- EXERCISE DATA -
------------

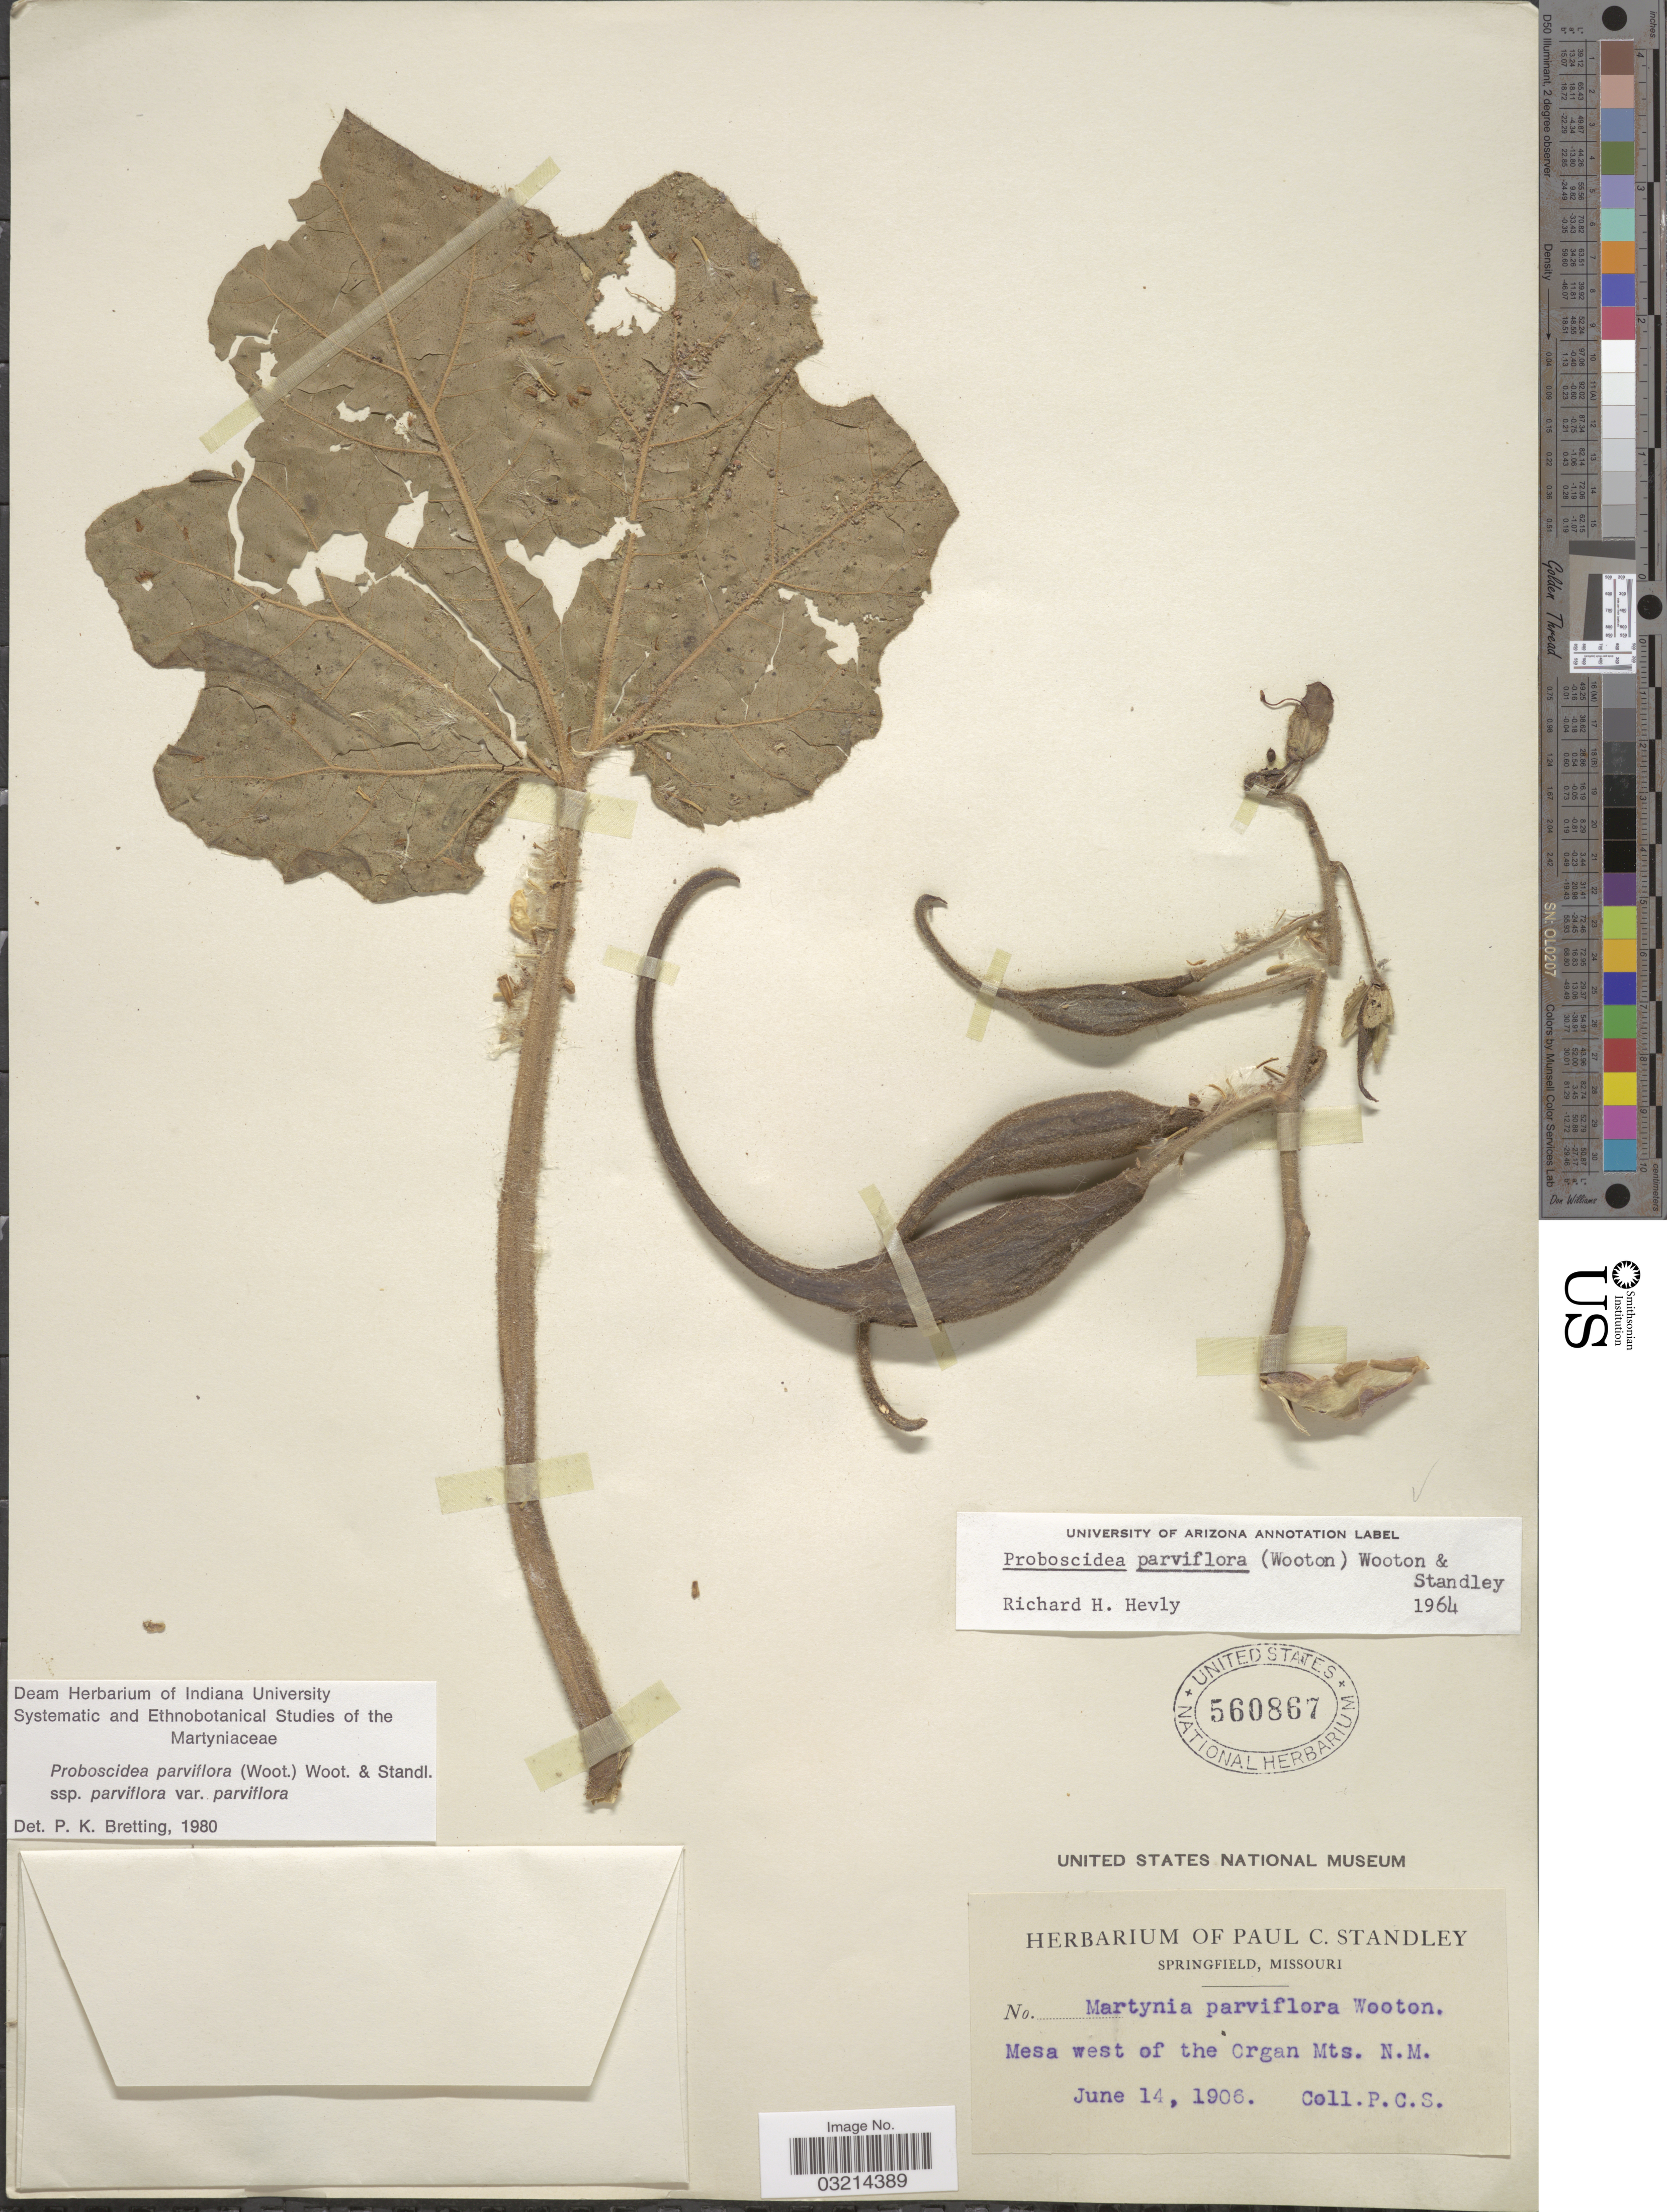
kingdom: Plantae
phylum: Tracheophyta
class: Magnoliopsida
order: Lamiales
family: Martyniaceae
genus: Proboscidea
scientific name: Proboscidea parviflora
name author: (Wooton) Wooton & Standl.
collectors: P. C. Standley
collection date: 1906-06-14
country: United States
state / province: New Mexico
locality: Mesa west of the Organ Mts.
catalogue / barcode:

------------

- OBJECTIVE -
Can you rewrite the material above with "collection date" swapped for "date collected" and everything else left as it is? Omit the pictures from your answer.

- RESPONSE -
kingdom: Plantae
phylum: Tracheophyta
class: Magnoliopsida
order: Lamiales
family: Martyniaceae
genus: Proboscidea
scientific name: Proboscidea parviflora
name author: (Wooton) Wooton & Standl.
collectors: P. C. Standley
date collected: 1906-06-14
country: United States
state / province: New Mexico
locality: Mesa west of the Organ Mts.
catalogue / barcode:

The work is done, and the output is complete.